There are BIG games, and there are important games. And these games are not always the same games.
Last weekend's game against Liverpool was BIG in all the obvious ways: it was Liverpool; it was second against sixth; it was on television; and it was the second half of Merseyside vs. Manchester, whatever the hell that was.
This weekend's game against Stoke? Not so much. Indeed, it isn't even on television in the UK, which is the ultimate insult to an exposure-hungry commercial juggernaut like Manchester United. In fact, United now have an extremely un-BIG fixture list coming up. Their next four games are Stoke City (a), Hull City (h), Leicester City (a), and Watford (h).
That takes us up to the end of February. The second Manchester derby (definitely BIG) is due to be held on the weekend of February 26th, but that's the date set aside for the League Cup final. If United don't mess up the second leg of the semi-final — and they really shouldn't — then that will get bumped to later in the season. And the six league games after that aren't particularly BIG either: Bournemouth (h), Southampton* (a), Middlesbrough (a), West Brom (h), Everton** (h), and Sunderland (a).
This is not to suggest that any of those games are easy. This is a United side that has lost to Watford and picked up disappointing draws against Burnley, Stoke and West Ham. But they are all winnable, for a team with United's playing resources. They're pretty close to should-win, for a team of United's ambitions. And they may not be BIG, but they are exceptionally important.
This is because the rest of the top six have BIG games of their own. This weekend, Manchester City host Tottenham. The following Tuesday, Liverpool host Chelsea. The Saturday after that, Arsenal travel to Chelsea; the weekend after that, Spurs go to Anfield.
Looking further ahead, in March we have Liverpool-Arsenal and City-Liverpool, then in April we''ll get Arsenal-City and Chelsea-City. In all, by the time United play Chelsea — currently scheduled for April 15 — we'll have had eight games between the other members of the six. That's eight occasions in which at least one, possibly two of the teams above United will be dropping points.

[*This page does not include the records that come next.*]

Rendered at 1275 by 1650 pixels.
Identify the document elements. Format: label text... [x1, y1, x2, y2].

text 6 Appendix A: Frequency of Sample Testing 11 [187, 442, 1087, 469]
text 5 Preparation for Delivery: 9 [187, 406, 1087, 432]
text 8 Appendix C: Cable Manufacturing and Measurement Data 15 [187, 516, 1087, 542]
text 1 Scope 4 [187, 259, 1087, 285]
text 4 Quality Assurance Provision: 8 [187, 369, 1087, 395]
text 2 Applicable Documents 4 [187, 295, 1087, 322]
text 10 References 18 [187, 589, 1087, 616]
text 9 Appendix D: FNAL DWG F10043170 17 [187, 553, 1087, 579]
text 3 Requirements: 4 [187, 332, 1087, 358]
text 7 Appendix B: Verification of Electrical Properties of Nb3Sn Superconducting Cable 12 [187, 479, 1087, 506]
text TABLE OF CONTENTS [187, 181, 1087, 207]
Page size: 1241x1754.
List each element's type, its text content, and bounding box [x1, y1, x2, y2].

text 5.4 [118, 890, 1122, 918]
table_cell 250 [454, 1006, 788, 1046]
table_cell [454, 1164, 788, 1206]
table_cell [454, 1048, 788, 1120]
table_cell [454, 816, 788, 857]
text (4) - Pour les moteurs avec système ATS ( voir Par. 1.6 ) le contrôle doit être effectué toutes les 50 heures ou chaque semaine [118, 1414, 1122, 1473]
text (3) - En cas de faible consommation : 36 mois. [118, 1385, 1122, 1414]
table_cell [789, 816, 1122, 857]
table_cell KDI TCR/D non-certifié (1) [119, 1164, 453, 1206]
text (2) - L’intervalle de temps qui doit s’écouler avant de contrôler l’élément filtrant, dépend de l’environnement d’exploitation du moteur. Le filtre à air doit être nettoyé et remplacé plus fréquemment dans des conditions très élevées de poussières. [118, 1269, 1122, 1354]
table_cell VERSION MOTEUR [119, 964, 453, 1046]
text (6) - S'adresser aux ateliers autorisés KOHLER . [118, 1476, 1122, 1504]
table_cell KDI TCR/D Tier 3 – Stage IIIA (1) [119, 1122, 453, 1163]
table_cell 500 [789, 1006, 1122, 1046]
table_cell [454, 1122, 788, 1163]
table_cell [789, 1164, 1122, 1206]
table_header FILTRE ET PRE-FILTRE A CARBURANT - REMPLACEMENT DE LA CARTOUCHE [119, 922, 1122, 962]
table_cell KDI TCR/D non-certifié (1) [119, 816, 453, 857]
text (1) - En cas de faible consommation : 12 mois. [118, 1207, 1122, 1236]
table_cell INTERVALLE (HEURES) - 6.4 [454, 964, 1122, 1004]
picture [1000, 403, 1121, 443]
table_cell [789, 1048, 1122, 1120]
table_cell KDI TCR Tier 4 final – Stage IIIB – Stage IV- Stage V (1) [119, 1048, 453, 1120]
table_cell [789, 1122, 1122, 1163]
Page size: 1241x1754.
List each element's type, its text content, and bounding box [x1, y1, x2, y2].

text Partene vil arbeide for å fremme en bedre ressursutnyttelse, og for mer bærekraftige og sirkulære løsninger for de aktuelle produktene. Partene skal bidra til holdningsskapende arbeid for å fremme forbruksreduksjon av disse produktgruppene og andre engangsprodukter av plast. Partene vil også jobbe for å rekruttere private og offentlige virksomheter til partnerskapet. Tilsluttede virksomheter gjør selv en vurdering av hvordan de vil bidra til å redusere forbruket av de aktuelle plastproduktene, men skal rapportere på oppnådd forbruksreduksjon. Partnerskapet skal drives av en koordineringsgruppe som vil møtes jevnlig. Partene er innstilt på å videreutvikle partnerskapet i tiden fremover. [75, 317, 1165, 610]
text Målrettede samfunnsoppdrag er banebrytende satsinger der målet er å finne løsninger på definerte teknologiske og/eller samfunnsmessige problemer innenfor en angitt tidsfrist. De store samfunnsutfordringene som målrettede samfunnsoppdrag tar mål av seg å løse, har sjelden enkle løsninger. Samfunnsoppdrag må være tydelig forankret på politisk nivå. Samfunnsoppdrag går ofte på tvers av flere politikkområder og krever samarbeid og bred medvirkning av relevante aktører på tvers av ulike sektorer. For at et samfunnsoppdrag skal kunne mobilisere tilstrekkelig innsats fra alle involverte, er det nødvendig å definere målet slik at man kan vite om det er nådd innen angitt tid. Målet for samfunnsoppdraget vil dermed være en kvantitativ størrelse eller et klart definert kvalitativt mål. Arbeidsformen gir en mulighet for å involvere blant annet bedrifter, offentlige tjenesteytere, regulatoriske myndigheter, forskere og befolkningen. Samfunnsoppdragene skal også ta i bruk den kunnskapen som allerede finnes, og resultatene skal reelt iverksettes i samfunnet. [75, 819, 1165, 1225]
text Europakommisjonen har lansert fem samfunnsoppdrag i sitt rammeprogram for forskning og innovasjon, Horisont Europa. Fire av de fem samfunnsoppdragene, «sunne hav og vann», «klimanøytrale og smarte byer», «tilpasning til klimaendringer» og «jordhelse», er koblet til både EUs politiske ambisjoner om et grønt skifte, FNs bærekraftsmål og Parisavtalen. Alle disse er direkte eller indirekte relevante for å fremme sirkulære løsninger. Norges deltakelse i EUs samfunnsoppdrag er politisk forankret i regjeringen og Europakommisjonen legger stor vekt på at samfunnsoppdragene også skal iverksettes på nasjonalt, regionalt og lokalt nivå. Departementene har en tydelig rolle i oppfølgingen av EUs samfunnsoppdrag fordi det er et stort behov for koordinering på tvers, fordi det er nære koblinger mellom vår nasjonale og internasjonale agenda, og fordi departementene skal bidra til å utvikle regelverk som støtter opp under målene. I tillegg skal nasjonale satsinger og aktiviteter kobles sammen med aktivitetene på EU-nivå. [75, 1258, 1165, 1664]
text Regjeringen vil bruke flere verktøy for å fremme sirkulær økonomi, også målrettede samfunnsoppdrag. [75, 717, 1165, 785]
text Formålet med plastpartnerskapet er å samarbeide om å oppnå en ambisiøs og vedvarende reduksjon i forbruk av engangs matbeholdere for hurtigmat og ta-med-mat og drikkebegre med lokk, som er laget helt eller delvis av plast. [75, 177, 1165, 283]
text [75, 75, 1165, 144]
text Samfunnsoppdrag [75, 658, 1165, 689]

Going into the weekend, United are two points behind City in fifth, four behind Arsenal in fourth, and five behind Liverpool and Tottenham in third and second. (And 12 behind Chelsea in first, for the optimists.) With everybody else tearing chunks out of one another, a good run of under-the-radar wins over the next couple of months will push United up the table and right into the middle of that mess. Which is, if you ask Adidas, Ed Woodward and Jose Mourinho, just about where they should be.
The obvious corollary to all this is that the end of the season has some pretty BIG spikes in it. The penultimate and antepenultimate games of the season come away at Arsenal and Tottenham respectively, and if United do make the League Cup final, there'll be an away derby to fit in somewhere as well. So points over the next ten games will be needed not just as an attempt to climb the table, but as insurance against things going hilariously wrong at the last.
So, set the sights on 30 points, with a couple of deductions here and there on the basis that (a) football is weird sometimes, (b) United are weird sometimes, (c) runs of ten consecutive victories are pretty rare, and (d) the Europa League. If United get there, or close to it, then they'll be back in the mix for the Champions League and, presumably, in pretty good nick ahead of the nasty games to come.
On the other hand, if they lose to Stoke on Sunday, then you can basically abandon the league before January's even over. And won't that be relaxing? Most of your weekends, returned to you; just the occasional cup competition to keep things ticking over. A gift, from a club that loves you.
* This match might get moved if either United or Southampton make it to the FA Cup quarter-finals.
** Depends which Everton turn up, of course. If it's the rubbish one, United will be fine. If not, this could be very tricky.